The Greatest Commandment

Reading I: Exodus 22:20-26
Reading II: 1 Thessalonians 1:5c-10
Gospel: Matthew 22:34-40

To love one’s neighbor can be challenging especially when the people next door is bad-mannered or getting on our nerves. To show love to such people is really difficult and demands great effort. Jesus makes an important point that love for God and love for neighbor cannot be separated. Love for God and love for neighbor are complementary. It is hard to believe that our love for God is sincere if the treatment of our neighbor is unjust. Make no mistakes, our religion can become an escape and our holiness an illusion even if we receive communion every Sunday, even if we are devoted to Our Lady of Perpetual Help on Wednesday, or First Friday Devotion or pray every day, but we refuse to greet a neighbor, avoid our mother-in-law or do not talk to a brother, our mass and prayers are defective.
On the other hand, love for neighbor cannot last long without love for God.
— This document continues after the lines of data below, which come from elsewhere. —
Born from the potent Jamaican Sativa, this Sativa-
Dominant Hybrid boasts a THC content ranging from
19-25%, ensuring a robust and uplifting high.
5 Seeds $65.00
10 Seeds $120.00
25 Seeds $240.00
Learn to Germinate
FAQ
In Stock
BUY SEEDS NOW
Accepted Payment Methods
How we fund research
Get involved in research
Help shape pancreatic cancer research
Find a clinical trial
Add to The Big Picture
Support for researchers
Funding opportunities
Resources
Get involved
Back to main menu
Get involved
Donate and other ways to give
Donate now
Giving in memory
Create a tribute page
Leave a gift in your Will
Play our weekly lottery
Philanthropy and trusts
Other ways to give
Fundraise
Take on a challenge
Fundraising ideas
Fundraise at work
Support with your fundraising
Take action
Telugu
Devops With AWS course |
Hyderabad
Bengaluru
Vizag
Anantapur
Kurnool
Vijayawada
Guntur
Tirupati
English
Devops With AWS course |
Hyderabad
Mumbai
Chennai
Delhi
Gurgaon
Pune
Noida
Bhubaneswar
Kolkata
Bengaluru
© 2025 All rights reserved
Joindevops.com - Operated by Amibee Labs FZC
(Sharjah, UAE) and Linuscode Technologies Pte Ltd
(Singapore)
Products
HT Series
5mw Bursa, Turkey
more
At times we see nothing lovable in someone for we experienced only frustration and hurt feelings in our contacts with him. Without God’s help we give up on an unfaithful husband or the person who committed an injustice against us. As Christians however, who love God, we follow his teachings instead of our bad feelings. We forgive and look for peaceful and effective ways to contain or solve a problem.